Transcribed page contents:
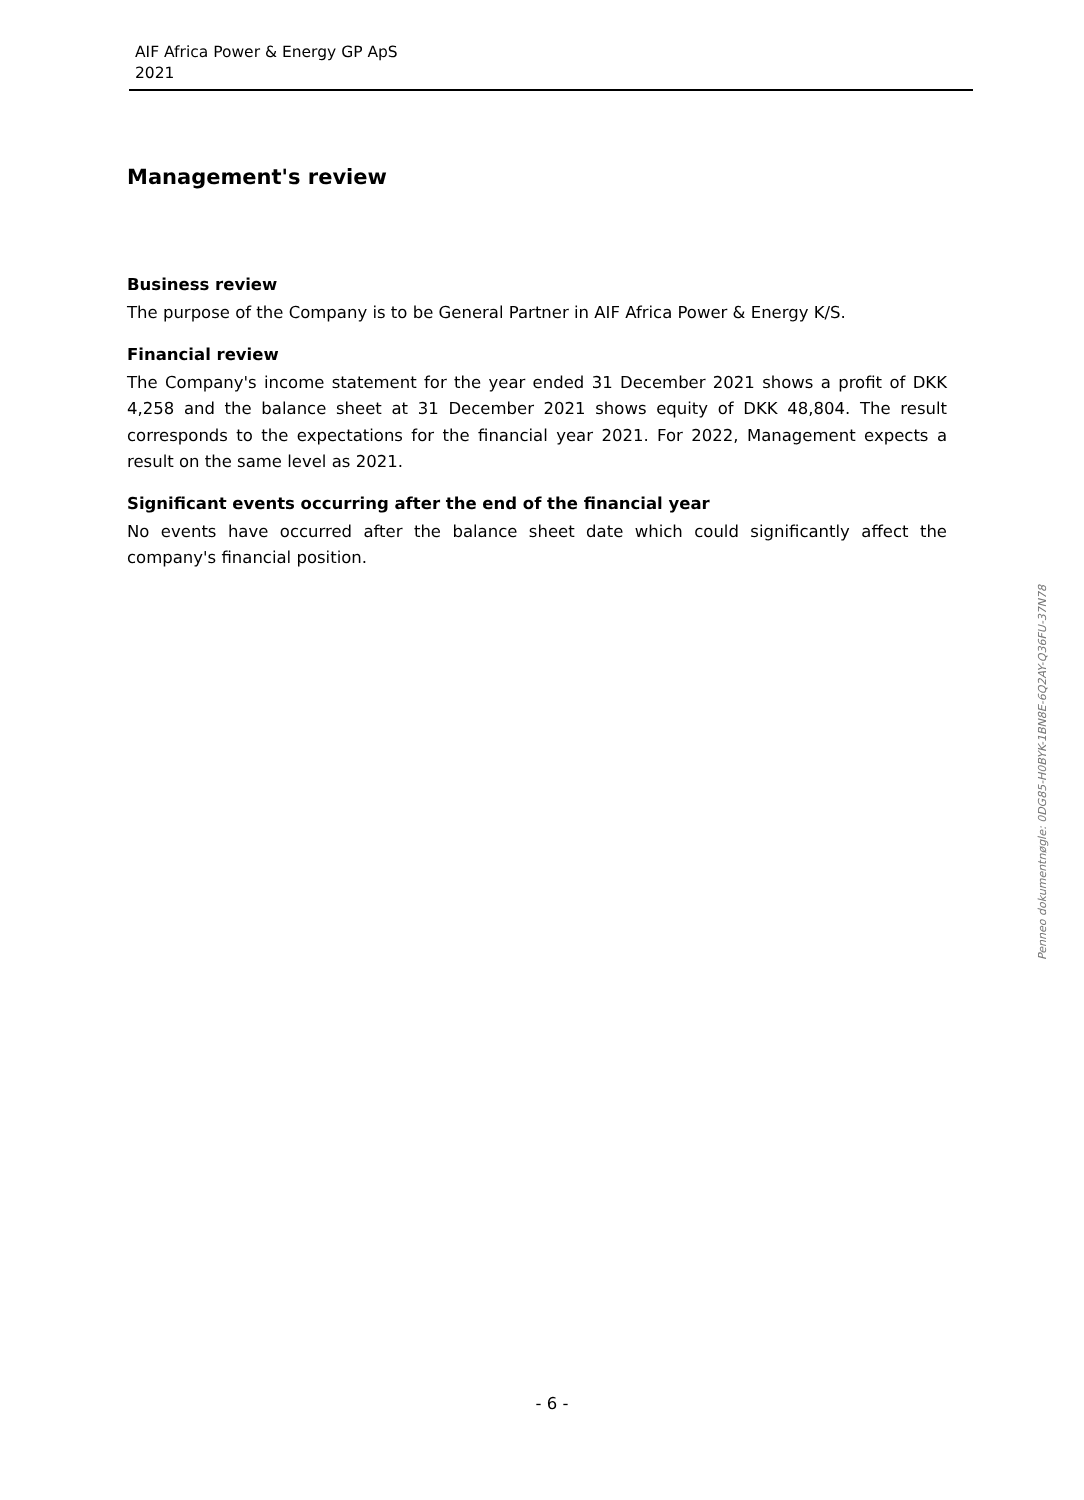AIF Africa Power & Energy GP ApS
2021
Management's review
Business review
The purpose of the Company is to be General Partner in AIF Africa Power & Energy K/S.
Financial review
The Company's income statement for the year ended 31 December 2021 shows a profit of DKK 4,258 and the balance sheet at 31 December 2021 shows equity of DKK 48,804. The result corresponds to the expectations for the financial year 2021. For 2022, Management expects a result on the same level as 2021.
Significant events occurring after the end of the financial year
No events have occurred after the balance sheet date which could significantly affect the company's financial position.
Penneo dokumentnøgle: 0DG85-H0BYK-1BN8E-6Q2AY-Q36FU-37N78
- 6 -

▶ _Exercise description_:
Leave the pictures out and output the rest of the data word for word.

▶ _Answer to this problem_:
AIF Africa Power & Energy GP ApS
2021
Management's review
Business review
The purpose of the Company is to be General Partner in AIF Africa Power & Energy K/S.
Financial review
The Company's income statement for the year ended 31 December 2021 shows a profit of DKK 4,258 and the balance sheet at 31 December 2021 shows equity of DKK 48,804. The result corresponds to the expectations for the financial year 2021. For 2022, Management expects a result on the same level as 2021.
Significant events occurring after the end of the financial year
No events have occurred after the balance sheet date which could significantly affect the company's financial position.
Penneo dokumentnøgle: 0DG85-H0BYK-1BN8E-6Q2AY-Q36FU-37N78
- 6 -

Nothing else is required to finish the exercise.